5. Where the allegations made in the FIR or complaint are so absurd and inherently improbable on the basis of which no prudent person can ever reach a just conclusion that there is sufficient ground for proceeding against the accused. 6. Where there is an express legal bar engrafted in any of the provisions of the Code or the concerned Act (under which a criminal proceeding is instituted) to the institution and continuance of the proceedings and/or where there is a specific provision in the Code or the concerned Act, providing efficacious redress for the grievance of the aggrieved party. 7. Where a criminal proceeding is manifestly attended with mala fide and/or where the proceeding is maliciously instituted with an ulterior motive for wreaking vengeance on the accused and with a view to spite him due to private and personal grudge.” 10. In view of the above referred decision of the Hon'ble Apex Court, the case of the petitioner does not satisfy the criteria/parameters broadly described by the Hon'ble Apex Court for exercise of powers under Section 482 of the Code. Hence the writ petition filed by the petitioners deserves to be rejected. 11. Likewise, so far as Revision application filed by the complainant, it appears that there is no substance in the arguments advanced by the learned counsel for the complainant, as the learned court below after careful consideration of the materials on record rightly and properly took cognizance of the offence punishable under Sections 147, 149, 323, 304 and 120-B of the IPC and in accordance with law.
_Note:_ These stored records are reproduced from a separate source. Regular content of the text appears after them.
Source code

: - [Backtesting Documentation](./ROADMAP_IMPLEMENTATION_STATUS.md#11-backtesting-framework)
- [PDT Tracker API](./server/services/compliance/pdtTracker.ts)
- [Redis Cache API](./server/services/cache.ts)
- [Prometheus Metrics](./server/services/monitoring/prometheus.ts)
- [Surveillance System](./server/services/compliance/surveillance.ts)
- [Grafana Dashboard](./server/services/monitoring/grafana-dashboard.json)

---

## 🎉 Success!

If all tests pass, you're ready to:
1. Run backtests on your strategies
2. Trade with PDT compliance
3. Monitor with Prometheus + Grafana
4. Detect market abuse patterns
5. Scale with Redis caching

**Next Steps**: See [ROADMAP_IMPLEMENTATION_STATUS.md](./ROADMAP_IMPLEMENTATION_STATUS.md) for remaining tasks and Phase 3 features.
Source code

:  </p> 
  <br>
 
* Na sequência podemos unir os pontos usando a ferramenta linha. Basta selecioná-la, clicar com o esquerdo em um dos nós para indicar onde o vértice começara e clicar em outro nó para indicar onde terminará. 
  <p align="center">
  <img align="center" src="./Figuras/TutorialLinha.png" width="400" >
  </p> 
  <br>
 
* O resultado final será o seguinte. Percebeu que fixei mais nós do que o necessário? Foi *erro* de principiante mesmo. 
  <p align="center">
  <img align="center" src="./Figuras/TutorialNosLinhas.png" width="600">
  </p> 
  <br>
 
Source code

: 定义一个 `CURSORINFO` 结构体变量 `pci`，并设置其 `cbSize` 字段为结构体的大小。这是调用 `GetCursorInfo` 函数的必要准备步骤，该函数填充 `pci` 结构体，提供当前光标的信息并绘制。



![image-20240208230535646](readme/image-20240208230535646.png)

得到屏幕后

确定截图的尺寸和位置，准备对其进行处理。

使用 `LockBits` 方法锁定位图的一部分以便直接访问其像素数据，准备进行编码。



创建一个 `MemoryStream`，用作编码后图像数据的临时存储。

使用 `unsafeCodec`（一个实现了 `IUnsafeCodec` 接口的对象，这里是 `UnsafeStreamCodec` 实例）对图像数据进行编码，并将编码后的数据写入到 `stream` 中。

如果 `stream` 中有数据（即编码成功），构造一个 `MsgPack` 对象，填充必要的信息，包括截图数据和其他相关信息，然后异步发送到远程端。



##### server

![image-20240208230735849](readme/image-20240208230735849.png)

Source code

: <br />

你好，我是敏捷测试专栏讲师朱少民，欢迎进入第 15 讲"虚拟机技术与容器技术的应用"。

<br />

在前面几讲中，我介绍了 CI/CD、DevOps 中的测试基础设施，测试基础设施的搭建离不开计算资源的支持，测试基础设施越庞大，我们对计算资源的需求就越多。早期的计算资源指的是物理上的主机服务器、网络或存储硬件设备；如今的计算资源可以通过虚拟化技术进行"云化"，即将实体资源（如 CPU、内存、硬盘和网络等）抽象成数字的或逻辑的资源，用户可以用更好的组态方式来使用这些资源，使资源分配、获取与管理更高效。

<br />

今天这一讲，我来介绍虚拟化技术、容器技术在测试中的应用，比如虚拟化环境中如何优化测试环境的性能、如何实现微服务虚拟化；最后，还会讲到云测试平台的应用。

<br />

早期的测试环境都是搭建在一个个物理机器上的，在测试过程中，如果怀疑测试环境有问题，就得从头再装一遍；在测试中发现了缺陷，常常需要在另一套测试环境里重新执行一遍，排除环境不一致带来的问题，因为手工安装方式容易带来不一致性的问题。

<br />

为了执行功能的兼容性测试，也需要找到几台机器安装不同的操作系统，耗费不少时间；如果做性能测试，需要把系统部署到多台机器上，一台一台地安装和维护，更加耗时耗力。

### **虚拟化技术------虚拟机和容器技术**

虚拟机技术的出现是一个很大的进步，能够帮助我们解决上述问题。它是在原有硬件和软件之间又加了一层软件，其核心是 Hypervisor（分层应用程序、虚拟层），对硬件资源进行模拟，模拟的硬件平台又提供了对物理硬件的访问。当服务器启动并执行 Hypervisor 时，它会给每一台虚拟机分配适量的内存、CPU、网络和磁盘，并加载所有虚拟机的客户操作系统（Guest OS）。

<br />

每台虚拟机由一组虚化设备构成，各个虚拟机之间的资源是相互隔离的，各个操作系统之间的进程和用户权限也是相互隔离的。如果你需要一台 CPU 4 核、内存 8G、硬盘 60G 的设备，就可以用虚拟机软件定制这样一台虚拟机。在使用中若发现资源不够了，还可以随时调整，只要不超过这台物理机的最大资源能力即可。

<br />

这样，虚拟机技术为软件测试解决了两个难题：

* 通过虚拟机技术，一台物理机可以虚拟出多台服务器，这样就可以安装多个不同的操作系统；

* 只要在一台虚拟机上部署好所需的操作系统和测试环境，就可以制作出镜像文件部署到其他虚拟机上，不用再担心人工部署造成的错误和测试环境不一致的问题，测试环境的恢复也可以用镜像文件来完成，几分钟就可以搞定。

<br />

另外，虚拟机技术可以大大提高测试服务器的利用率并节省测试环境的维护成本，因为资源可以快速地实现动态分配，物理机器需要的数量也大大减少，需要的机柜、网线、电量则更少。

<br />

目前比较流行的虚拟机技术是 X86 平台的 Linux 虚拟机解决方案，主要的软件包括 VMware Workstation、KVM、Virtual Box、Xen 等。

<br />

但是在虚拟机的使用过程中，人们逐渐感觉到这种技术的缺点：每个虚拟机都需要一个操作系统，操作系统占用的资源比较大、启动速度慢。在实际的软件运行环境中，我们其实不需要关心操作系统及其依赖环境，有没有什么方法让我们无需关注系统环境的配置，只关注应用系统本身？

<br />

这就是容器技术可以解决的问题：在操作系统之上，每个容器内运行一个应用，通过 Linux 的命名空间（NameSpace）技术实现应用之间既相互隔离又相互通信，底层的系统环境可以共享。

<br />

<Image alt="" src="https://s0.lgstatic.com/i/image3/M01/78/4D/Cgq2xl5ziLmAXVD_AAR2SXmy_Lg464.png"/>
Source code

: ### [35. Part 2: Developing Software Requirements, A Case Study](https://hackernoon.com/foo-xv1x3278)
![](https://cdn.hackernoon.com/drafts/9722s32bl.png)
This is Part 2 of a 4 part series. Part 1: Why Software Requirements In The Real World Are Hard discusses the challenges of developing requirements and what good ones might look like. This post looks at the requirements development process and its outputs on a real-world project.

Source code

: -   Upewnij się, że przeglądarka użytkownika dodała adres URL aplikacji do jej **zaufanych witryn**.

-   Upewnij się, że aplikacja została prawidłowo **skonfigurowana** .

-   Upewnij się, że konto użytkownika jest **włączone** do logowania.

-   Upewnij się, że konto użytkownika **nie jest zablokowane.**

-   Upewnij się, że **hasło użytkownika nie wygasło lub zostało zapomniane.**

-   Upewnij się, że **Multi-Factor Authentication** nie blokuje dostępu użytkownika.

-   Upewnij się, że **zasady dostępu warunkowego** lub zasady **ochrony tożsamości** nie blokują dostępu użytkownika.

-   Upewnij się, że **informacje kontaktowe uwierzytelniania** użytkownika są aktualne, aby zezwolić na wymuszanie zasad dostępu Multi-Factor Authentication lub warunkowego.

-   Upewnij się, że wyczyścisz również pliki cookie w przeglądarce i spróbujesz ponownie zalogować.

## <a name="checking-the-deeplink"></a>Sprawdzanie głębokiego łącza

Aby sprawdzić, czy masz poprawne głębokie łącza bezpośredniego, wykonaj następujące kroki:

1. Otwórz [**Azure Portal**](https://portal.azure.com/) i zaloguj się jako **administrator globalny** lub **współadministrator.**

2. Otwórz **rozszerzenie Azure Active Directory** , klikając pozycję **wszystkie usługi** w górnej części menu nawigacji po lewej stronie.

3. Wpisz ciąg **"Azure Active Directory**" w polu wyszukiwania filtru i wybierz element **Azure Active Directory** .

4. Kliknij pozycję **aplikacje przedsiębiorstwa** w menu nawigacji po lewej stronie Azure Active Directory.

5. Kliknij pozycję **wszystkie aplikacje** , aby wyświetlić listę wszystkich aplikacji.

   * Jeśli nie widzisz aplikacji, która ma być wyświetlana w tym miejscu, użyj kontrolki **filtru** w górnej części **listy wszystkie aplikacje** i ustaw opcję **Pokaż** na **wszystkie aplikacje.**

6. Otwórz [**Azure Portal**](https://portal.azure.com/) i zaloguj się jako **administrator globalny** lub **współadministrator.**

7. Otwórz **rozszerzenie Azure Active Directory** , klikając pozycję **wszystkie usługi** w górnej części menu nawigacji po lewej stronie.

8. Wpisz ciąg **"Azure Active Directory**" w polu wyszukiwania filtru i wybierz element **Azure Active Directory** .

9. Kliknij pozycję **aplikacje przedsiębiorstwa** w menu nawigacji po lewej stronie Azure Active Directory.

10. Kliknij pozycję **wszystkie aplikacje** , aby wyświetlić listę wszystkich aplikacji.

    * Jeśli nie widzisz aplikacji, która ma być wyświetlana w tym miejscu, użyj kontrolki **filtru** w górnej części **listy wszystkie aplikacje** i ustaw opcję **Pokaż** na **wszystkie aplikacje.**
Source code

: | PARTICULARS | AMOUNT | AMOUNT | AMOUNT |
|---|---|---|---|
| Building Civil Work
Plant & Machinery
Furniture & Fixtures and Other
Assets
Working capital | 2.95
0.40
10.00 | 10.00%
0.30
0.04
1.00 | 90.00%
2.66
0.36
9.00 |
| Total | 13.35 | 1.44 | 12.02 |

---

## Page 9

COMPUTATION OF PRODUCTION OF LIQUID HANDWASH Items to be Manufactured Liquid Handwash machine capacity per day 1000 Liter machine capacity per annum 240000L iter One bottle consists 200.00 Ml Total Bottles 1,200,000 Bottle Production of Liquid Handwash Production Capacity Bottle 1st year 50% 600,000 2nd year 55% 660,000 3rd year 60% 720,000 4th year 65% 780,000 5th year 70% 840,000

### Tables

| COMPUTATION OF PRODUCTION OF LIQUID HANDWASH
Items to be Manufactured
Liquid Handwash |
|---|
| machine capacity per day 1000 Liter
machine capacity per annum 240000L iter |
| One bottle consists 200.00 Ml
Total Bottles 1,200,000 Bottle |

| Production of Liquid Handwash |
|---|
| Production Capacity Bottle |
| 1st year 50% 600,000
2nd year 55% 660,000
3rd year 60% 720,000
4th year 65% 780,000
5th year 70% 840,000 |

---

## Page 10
Therefore, the revision application filed by the complaint also deserves to be rejected. 12. Learned counsel for the petitioners appearing in W.P. (Cr.) No. 287 of 2009 submitted that a liberty may be given to the petitioners to raise all the points , which have been raised before this Court as well as other points available to them at the time of hearing of the discharge petition that may be preferred by the petitioners. 13. Liberty, as prayed for, is granted. 14. With the aforesaid observations and directions, writ petition being WP(Cr.) No. 287/2009 along with criminal revision being Cr. Rev. No. 500/2009 stands dismissed. 15. Consequently, interim order passed on 1.9.2009 stands vacated. Revision dismissed.